** EXERCISE OBJECTIVE **
Copy the lines from the one containing "scientific name: Ottelia ulvifolia" through the one containing "scientific name: Tyromyces chioneus", inclusive, substituting "division" for "phylum" and changing nothing else.

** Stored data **
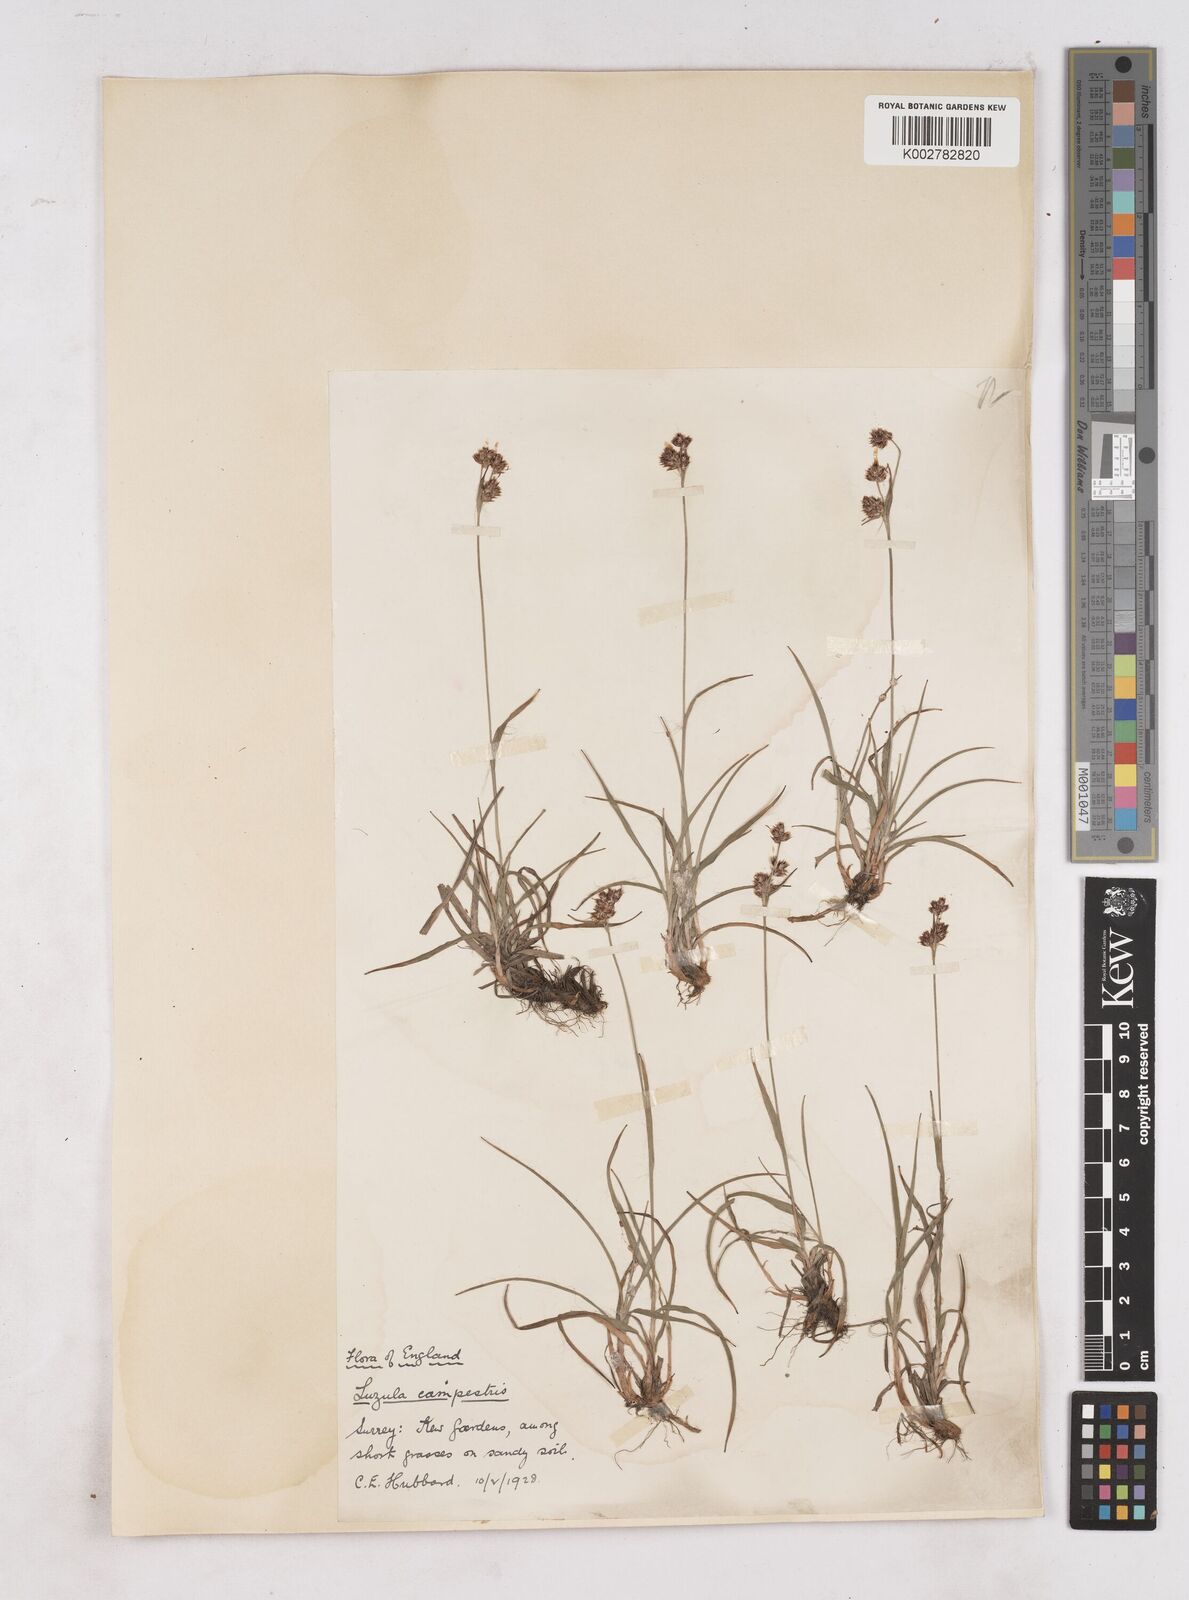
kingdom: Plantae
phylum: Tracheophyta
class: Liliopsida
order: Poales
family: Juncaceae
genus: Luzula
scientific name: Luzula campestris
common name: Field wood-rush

...

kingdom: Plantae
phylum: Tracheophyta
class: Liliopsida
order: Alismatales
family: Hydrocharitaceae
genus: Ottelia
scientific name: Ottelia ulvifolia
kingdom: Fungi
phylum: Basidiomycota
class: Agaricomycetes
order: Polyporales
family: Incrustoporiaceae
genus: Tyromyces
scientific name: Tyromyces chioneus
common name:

* * *

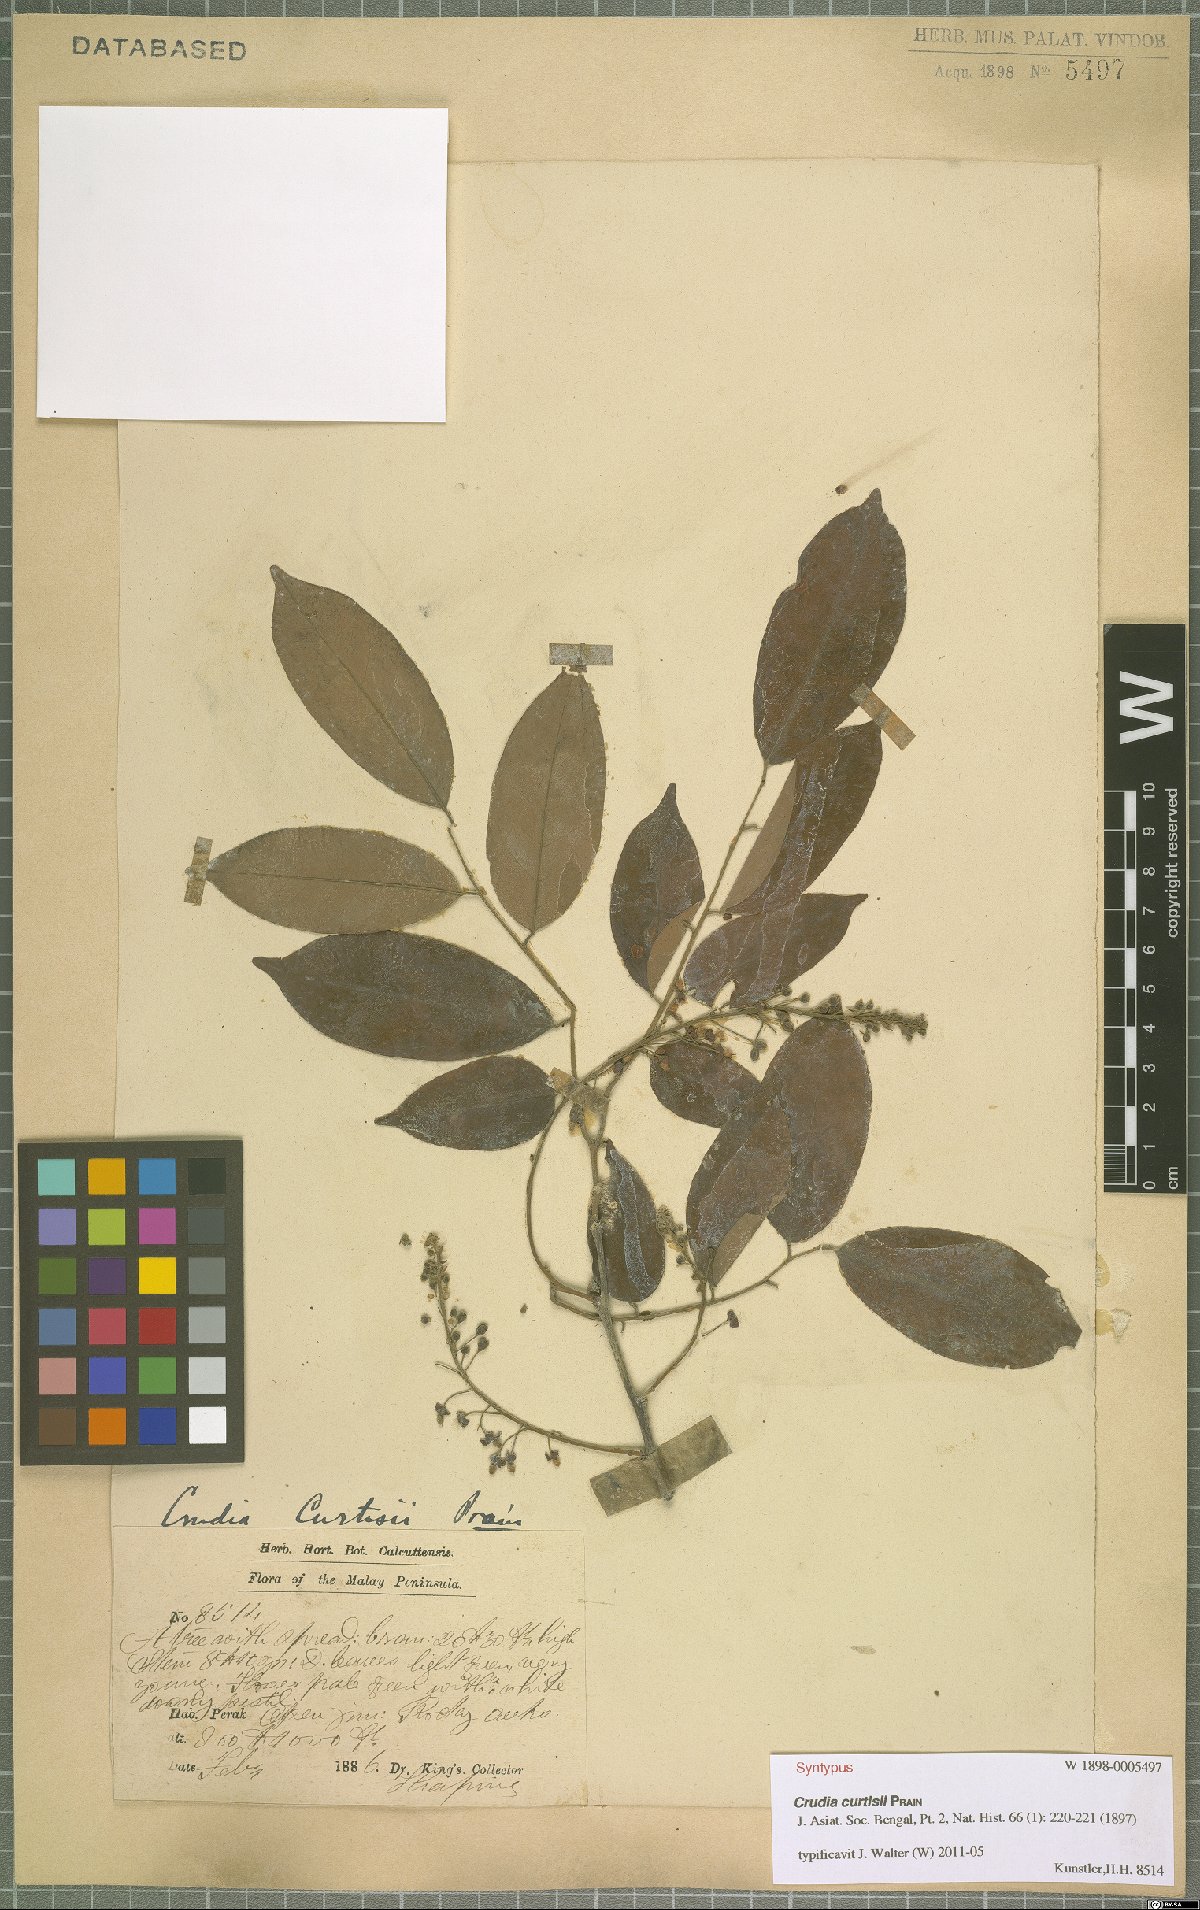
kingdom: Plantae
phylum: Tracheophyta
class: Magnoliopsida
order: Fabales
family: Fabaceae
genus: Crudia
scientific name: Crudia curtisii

** ANSWER TO THE PROBLEM **
scientific name: Ottelia ulvifolia
kingdom: Fungi
division: Basidiomycota
class: Agaricomycetes
order: Polyporales
family: Incrustoporiaceae
genus: Tyromyces
scientific name: Tyromyces chioneus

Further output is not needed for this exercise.